14: Glasgow and west Scotland are hit by floods after nearly an inch of rain falls in 12 hours.

15: Thieves put school pupils at risk after leaving high-voltage wires exposed just yards from Whiteinch Primary after stealing the metal casing.

16: An emergency bus to help revellers get home is launched on what is traditionally Glasgow's busiest party night of the year.

17: A family who had smoked cigarettes for a total of more than 100 years celebrate giving up the habit as part of the Evening Times' Clear The Air campaign.

19: Campaigners win their fight to save Lightburn Hospital, in the East End, from closure.

20: It is revealed train travellers in Scotland face a 6% increase in fares from January 2.

21: Two young women are sexually attacked in the same street in the Broomielaw inside 20 minutes.

22: Police launch a hunt for a killer after a man is shot dead in Paisley.

23: Fifteen people are rescued after a 4am blaze in a tenement in Calder Street, Govanhill.

24: Cancer sufferer Tomasz Cyganiak, five, who was given less than a one-in-five chance of survival, leaves Yorkhill Hospital For Sick Children. He will have two-monthly checks to make sure the cancer has not returned.

26: The health service ombudsman upholds a family's complaints that a man was 'left to die' at Glasgow Royal Infirmary after doctors decided not to resuscitate him.

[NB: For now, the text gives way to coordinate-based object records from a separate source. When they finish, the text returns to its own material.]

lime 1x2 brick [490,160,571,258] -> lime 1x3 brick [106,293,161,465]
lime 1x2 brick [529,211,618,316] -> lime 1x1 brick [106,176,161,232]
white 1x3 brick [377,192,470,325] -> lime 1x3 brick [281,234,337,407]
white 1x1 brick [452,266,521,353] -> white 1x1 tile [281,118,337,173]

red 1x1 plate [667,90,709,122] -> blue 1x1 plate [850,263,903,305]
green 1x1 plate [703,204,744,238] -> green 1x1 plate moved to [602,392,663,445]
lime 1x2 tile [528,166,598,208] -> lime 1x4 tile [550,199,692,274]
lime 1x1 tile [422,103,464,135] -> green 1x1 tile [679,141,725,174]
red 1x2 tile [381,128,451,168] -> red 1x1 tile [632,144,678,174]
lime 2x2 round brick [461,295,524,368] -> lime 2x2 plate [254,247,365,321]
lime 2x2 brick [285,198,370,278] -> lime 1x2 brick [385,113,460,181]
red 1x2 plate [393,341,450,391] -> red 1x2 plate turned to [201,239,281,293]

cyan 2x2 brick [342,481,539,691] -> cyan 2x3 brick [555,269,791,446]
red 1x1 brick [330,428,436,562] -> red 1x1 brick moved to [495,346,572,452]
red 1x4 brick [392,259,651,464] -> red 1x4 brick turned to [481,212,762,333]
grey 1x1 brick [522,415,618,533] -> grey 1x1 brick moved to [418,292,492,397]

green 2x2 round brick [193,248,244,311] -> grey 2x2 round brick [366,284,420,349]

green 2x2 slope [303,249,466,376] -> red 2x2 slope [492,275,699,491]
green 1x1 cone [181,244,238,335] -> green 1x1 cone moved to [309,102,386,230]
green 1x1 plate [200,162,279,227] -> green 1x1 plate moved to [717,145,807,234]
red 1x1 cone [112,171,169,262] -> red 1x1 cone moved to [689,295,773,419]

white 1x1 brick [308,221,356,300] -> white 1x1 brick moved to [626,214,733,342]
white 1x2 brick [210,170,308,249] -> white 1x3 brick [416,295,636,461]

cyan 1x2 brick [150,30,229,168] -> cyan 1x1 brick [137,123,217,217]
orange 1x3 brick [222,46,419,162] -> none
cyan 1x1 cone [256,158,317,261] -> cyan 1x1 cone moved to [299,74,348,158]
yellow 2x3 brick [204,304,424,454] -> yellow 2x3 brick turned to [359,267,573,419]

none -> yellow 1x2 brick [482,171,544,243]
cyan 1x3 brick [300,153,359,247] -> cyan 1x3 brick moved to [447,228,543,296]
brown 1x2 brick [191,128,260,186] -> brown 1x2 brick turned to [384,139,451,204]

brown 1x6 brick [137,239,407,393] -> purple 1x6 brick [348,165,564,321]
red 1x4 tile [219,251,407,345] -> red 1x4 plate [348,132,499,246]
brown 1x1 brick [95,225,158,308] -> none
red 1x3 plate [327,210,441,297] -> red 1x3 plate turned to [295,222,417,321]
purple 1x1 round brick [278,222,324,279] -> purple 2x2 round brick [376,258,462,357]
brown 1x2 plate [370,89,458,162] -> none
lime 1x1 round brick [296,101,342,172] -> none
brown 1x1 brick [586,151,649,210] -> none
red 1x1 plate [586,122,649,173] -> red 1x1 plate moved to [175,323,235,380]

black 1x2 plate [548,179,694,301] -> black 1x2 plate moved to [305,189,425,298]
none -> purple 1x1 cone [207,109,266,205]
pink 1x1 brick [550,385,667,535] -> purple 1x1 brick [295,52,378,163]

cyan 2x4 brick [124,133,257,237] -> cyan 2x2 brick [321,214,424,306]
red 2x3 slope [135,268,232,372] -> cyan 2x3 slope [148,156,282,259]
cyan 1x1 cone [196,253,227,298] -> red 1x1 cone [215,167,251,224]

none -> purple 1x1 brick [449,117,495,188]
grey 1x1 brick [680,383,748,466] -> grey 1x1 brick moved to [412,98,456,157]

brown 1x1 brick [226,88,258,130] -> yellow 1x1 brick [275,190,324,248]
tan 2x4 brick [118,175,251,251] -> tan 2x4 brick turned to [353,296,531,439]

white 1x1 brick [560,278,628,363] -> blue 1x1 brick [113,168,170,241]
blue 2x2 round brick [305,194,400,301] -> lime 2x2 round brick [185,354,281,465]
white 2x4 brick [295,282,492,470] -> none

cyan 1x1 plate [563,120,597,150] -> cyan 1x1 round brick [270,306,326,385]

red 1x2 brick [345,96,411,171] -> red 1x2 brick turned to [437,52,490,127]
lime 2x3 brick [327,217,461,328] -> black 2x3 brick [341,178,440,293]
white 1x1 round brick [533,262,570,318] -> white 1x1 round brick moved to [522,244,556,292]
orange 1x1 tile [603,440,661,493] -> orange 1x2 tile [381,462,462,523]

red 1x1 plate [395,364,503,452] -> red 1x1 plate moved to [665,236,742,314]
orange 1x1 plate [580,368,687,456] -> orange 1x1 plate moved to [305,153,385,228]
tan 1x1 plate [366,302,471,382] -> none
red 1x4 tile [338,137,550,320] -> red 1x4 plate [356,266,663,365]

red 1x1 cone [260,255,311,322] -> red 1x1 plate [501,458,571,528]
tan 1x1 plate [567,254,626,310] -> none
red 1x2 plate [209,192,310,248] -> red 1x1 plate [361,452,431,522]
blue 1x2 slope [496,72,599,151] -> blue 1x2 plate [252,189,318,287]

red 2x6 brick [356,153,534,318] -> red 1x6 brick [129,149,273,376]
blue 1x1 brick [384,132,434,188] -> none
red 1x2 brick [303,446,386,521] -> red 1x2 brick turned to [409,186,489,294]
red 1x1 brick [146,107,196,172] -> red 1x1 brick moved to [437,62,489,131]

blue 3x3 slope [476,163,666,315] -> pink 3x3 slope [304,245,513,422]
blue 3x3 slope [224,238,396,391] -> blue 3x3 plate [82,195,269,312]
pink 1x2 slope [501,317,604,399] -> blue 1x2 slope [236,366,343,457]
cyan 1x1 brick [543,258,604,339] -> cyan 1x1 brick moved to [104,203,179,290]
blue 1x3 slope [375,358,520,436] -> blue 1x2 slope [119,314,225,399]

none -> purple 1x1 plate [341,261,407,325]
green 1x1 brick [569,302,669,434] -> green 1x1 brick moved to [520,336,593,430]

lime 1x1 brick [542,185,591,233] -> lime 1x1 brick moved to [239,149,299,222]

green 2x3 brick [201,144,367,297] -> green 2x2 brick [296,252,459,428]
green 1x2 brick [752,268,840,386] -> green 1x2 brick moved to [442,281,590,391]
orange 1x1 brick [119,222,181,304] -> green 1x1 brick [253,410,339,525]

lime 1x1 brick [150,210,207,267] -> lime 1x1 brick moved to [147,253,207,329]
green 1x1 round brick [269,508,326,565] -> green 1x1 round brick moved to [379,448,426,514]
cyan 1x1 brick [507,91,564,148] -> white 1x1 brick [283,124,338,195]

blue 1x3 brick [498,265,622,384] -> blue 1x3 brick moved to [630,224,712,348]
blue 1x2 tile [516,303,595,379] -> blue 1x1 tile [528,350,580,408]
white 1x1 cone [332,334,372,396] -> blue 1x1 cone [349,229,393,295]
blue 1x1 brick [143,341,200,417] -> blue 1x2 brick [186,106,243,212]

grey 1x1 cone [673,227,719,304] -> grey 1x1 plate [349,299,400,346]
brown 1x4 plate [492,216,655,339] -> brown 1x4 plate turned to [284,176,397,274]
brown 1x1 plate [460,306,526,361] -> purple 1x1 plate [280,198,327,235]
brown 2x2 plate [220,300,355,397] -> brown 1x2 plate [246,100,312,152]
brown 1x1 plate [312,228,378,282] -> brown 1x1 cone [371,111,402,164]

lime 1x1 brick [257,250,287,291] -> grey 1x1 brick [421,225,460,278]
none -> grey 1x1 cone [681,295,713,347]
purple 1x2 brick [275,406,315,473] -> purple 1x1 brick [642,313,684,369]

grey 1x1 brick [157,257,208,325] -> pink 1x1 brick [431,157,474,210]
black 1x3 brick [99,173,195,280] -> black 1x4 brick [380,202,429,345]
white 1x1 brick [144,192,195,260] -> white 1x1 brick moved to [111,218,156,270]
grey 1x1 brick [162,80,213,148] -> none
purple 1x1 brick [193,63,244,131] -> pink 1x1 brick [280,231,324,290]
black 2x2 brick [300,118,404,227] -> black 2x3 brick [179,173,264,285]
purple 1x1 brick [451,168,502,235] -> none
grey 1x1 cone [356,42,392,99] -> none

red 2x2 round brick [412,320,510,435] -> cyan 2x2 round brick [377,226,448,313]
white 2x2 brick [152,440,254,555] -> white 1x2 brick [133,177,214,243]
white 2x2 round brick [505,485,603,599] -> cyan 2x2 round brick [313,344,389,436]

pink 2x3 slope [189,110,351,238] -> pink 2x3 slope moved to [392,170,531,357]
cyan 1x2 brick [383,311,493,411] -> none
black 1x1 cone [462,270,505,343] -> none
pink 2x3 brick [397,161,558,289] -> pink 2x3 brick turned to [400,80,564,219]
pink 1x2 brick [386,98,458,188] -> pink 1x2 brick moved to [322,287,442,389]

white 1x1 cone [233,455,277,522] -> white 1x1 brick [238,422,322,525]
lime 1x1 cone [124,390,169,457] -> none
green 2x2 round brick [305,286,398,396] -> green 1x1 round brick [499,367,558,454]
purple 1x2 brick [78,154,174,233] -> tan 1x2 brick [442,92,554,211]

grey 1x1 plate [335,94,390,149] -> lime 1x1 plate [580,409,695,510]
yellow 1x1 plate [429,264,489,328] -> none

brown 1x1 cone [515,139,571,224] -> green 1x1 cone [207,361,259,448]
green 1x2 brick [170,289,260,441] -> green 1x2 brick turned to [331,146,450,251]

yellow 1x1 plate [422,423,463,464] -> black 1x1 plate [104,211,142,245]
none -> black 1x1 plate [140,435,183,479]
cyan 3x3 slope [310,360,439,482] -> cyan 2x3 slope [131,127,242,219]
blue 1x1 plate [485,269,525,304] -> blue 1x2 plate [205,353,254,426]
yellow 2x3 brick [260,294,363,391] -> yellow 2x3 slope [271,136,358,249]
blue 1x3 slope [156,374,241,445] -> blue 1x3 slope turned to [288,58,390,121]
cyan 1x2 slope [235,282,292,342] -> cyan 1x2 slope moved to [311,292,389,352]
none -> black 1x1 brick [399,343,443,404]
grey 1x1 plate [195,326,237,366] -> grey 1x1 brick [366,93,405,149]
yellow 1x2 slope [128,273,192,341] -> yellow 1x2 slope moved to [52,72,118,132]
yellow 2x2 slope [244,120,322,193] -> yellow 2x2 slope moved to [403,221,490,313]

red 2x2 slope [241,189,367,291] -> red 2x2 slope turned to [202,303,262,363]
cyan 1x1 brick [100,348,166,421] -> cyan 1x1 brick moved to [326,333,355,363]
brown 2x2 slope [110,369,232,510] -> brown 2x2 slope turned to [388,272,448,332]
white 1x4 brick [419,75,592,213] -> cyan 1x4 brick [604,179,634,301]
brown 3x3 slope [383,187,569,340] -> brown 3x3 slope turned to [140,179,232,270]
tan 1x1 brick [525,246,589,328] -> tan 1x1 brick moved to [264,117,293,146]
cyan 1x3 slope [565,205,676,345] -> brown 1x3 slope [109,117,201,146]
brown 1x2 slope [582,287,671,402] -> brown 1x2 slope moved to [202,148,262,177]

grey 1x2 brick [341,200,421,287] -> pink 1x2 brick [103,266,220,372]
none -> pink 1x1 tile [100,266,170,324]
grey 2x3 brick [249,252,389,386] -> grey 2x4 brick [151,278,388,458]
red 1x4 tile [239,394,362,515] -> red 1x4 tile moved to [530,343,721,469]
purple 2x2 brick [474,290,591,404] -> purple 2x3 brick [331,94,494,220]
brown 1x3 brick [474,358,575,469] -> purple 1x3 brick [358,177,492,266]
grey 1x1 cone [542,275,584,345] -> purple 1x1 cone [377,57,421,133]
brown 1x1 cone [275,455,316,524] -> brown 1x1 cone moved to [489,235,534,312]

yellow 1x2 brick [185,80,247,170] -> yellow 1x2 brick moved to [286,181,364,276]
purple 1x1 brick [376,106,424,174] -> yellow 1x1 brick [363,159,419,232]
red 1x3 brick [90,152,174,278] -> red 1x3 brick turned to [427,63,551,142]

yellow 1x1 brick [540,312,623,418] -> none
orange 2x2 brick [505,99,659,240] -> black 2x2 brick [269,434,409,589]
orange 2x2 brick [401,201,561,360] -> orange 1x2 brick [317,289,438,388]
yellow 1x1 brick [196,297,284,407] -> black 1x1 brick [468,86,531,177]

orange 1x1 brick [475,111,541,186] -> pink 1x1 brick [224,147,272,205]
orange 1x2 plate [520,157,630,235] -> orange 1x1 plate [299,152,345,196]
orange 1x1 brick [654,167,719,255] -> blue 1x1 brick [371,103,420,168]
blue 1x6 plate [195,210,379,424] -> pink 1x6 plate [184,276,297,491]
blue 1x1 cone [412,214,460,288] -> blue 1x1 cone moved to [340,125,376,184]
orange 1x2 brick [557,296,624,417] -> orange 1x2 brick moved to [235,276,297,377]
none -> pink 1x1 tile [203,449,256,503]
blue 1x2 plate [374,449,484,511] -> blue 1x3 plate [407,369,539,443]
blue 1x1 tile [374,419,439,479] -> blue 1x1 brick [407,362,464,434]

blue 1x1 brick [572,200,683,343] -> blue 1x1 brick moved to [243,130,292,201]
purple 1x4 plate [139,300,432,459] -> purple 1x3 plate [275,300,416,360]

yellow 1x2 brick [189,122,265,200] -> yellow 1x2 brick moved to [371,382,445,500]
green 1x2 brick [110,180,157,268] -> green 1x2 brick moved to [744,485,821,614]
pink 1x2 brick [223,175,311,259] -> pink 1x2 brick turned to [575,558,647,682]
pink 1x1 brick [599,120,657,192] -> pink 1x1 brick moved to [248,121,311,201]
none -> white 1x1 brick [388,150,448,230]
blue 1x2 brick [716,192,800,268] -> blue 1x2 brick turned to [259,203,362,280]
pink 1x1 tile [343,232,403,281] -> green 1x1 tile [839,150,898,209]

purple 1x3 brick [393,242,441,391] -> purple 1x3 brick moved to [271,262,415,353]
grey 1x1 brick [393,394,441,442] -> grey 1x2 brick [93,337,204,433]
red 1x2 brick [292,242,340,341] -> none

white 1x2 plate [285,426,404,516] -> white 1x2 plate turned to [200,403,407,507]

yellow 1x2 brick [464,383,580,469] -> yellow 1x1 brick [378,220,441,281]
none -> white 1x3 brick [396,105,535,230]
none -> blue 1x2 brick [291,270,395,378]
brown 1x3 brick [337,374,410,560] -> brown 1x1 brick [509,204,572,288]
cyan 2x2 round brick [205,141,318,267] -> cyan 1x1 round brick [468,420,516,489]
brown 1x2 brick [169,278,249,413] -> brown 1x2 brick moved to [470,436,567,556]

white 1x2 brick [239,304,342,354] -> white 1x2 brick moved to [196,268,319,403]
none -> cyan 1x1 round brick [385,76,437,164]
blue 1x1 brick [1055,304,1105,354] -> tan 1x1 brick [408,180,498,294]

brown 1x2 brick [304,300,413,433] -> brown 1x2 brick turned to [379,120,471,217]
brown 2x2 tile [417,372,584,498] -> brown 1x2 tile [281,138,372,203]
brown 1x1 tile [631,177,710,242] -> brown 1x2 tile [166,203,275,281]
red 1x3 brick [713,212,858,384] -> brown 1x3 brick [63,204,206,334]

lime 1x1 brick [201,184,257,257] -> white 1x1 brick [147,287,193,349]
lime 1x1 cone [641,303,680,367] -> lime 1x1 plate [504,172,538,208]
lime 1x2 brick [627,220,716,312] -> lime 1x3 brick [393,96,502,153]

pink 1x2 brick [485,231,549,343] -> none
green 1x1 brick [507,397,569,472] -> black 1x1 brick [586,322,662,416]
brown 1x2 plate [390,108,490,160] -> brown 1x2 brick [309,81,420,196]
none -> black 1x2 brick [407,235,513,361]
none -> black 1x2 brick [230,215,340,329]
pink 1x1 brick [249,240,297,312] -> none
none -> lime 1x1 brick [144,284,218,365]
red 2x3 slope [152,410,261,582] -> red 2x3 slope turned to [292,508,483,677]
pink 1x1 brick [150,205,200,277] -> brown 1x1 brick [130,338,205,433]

27: A nine-year-old boy was killed in an early-morning house blaze in Kilmarnock.

28: We reveal Glasgow City Parking is to get a £750,000 bail-out from the city council – so it can help pay redundancy deals.

29: Internet fraudsters are using the Strathclyde Police logo to in an attempt to con computer users into paying a £100 fee to unlock their machines.

30: Chris Green, a 43-year-old Paisley man told the Evening times of his life-saving kidney transplant earlier this year.